(Excerpts of annotation records)
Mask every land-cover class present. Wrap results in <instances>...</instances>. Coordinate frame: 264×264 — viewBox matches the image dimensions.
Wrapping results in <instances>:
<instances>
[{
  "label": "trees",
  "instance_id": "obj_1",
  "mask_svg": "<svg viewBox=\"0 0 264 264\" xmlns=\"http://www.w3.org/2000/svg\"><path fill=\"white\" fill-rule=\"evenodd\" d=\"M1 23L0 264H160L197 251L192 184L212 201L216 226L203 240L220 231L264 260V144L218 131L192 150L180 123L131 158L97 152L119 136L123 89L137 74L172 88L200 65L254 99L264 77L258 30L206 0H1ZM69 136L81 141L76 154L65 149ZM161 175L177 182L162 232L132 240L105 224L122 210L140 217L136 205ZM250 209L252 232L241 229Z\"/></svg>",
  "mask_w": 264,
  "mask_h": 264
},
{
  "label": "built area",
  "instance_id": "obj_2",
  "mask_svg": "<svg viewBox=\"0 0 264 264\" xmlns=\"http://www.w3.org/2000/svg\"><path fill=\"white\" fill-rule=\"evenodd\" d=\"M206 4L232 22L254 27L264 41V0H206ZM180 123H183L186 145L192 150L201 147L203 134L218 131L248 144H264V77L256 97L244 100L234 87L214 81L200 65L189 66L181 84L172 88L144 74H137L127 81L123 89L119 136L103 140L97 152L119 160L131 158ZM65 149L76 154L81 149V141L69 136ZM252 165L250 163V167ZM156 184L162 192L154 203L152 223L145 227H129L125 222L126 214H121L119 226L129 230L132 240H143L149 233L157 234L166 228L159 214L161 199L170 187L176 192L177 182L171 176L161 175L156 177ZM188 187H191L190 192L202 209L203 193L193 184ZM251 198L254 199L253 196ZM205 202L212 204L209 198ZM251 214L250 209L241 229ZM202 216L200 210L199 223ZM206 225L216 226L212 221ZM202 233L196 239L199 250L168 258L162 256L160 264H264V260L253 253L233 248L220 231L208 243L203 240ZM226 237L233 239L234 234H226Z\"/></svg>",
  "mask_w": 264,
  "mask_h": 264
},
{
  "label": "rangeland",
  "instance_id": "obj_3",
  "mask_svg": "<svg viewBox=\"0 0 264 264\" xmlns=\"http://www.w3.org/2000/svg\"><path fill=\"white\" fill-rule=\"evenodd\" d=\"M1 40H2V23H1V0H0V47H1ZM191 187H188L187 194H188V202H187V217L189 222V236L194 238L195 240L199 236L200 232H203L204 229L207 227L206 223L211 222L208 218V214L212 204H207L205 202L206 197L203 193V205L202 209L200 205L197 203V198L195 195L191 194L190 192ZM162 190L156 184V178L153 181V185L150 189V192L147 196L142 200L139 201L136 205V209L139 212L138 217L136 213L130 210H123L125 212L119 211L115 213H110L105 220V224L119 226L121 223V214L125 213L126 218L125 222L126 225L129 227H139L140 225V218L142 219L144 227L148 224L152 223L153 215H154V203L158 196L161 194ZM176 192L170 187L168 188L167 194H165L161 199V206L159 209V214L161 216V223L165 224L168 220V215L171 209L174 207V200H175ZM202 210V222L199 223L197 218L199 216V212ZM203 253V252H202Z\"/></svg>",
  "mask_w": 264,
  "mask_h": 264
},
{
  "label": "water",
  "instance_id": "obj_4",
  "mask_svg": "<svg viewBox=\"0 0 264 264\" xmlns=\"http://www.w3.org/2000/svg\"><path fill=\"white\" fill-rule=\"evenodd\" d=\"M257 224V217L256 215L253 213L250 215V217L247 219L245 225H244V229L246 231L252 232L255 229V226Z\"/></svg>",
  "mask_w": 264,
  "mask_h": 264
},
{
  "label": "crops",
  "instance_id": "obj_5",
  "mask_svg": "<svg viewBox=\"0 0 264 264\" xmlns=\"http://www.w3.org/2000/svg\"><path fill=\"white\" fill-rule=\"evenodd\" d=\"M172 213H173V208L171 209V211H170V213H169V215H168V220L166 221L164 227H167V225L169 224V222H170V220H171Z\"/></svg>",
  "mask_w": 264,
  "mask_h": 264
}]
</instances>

Exercise brief:
Reproduce the full set of records precisely.

Solved exercise:
Mask every land-cover class present. Wrap results in <instances>...</instances>. Coordinate frame: 264×264 — viewBox matches the image dimensions.
Wrapping results in <instances>:
<instances>
[{
  "label": "trees",
  "instance_id": "obj_1",
  "mask_svg": "<svg viewBox=\"0 0 264 264\" xmlns=\"http://www.w3.org/2000/svg\"><path fill=\"white\" fill-rule=\"evenodd\" d=\"M1 23L0 264H160L197 251L192 184L212 201L216 226L203 240L220 231L264 260V144L218 131L192 150L180 123L131 158L97 152L119 136L123 89L137 74L172 88L200 65L254 99L264 77L258 30L206 0H1ZM69 136L81 141L76 154L65 149ZM161 175L177 182L162 232L132 240L105 224L122 210L140 217L136 205ZM250 209L252 232L241 229Z\"/></svg>",
  "mask_w": 264,
  "mask_h": 264
},
{
  "label": "built area",
  "instance_id": "obj_2",
  "mask_svg": "<svg viewBox=\"0 0 264 264\" xmlns=\"http://www.w3.org/2000/svg\"><path fill=\"white\" fill-rule=\"evenodd\" d=\"M206 4L232 22L254 27L264 41V0H206ZM180 123H183L186 145L192 150L201 147L203 134L218 131L248 144H264V77L256 97L244 100L234 87L214 81L200 65L189 66L181 84L172 88L144 74H137L127 81L123 89L119 136L103 140L97 152L119 160L131 158ZM65 149L76 154L81 149V141L69 136ZM252 165L250 163V167ZM156 184L162 192L154 203L152 223L145 227H129L125 222L126 214H121L119 226L129 230L132 240H143L149 233L157 234L166 228L159 214L161 199L170 187L176 192L177 182L171 176L161 175L156 177ZM188 187H191L190 192L202 209L203 193L193 184ZM251 198L254 199L253 196ZM205 202L212 204L209 198ZM251 214L250 209L241 229ZM202 216L200 210L199 223ZM206 225L216 226L212 221ZM202 233L196 239L199 250L168 258L162 256L160 264H264V260L253 253L233 248L220 231L208 243L203 240ZM226 237L233 239L234 234H226Z\"/></svg>",
  "mask_w": 264,
  "mask_h": 264
},
{
  "label": "rangeland",
  "instance_id": "obj_3",
  "mask_svg": "<svg viewBox=\"0 0 264 264\" xmlns=\"http://www.w3.org/2000/svg\"><path fill=\"white\" fill-rule=\"evenodd\" d=\"M1 40H2V23H1V0H0V47H1ZM191 187H188L187 194H188V202H187V217L189 222V236L194 238L195 240L199 236L200 232H203L204 229L207 227L206 223L211 222L208 218V214L212 204H207L205 202L206 197L203 193V205L202 209L200 205L197 203V198L195 195L191 194L190 192ZM162 190L156 184V178L153 181V185L150 189V192L147 196L142 200L139 201L136 205V209L139 212L138 217L136 213L130 210H123L125 212L119 211L115 213H110L105 220V224L119 226L121 223V214L125 213L126 218L125 222L126 225L129 227H139L140 225V218L142 219L144 227L148 224L152 223L153 215H154V203L158 196L161 194ZM176 192L170 187L168 188L167 194H165L161 199V206L159 209V214L161 216V223L165 224L168 220V215L171 209L174 207V200H175ZM202 210V222L199 223L197 218L199 216V212ZM203 253V252H202Z\"/></svg>",
  "mask_w": 264,
  "mask_h": 264
},
{
  "label": "water",
  "instance_id": "obj_4",
  "mask_svg": "<svg viewBox=\"0 0 264 264\" xmlns=\"http://www.w3.org/2000/svg\"><path fill=\"white\" fill-rule=\"evenodd\" d=\"M257 224V217L256 215L253 213L250 215V217L247 219L245 225H244V229L246 231L252 232L255 229V226Z\"/></svg>",
  "mask_w": 264,
  "mask_h": 264
},
{
  "label": "crops",
  "instance_id": "obj_5",
  "mask_svg": "<svg viewBox=\"0 0 264 264\" xmlns=\"http://www.w3.org/2000/svg\"><path fill=\"white\" fill-rule=\"evenodd\" d=\"M172 213H173V208L171 209V211H170V213H169V215H168V220L166 221L164 227H167V225L169 224V222H170V220H171Z\"/></svg>",
  "mask_w": 264,
  "mask_h": 264
}]
</instances>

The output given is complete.